+++ PROVIDED MATERIAL

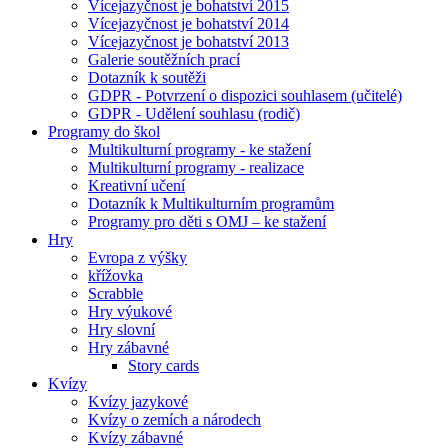
Vícejazyčnost je bohatství 2015
Vícejazyčnost je bohatství 2014
Vícejazyčnost je bohatství 2013
Galerie soutěžních prací
Dotazník k soutěži
GDPR - Potvrzení o dispozici souhlasem (učitelé)
GDPR - Udělení souhlasu (rodič)
Programy do škol
Multikulturní programy - ke stažení
Multikulturní programy - realizace
Kreativní učení
Dotazník k Multikulturním programům
Programy pro děti s OMJ – ke stažení
Hry
Evropa z výšky
křížovka
Scrabble
Hry výukové
Hry slovní
Hry zábavné
Story cards
Kvízy
Kvízy jazykové
Kvízy o zemích a národech
Kvízy zábavné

++++++

Put the lines from the start of the stored data entries through the line containing "Kreativní učení", inclusive, into a numbered list. Leave out blank lines and the pictures.

1. Vícejazyčnost je bohatství 2015
2. Vícejazyčnost je bohatství 2014
3. Vícejazyčnost je bohatství 2013
4. Galerie soutěžních prací
5. Dotazník k soutěži
6. GDPR - Potvrzení o dispozici souhlasem (učitelé)
7. GDPR - Udělení souhlasu (rodič)
8. Programy do škol
9. Multikulturní programy - ke stažení
10. Multikulturní programy - realizace
11. Kreativní učení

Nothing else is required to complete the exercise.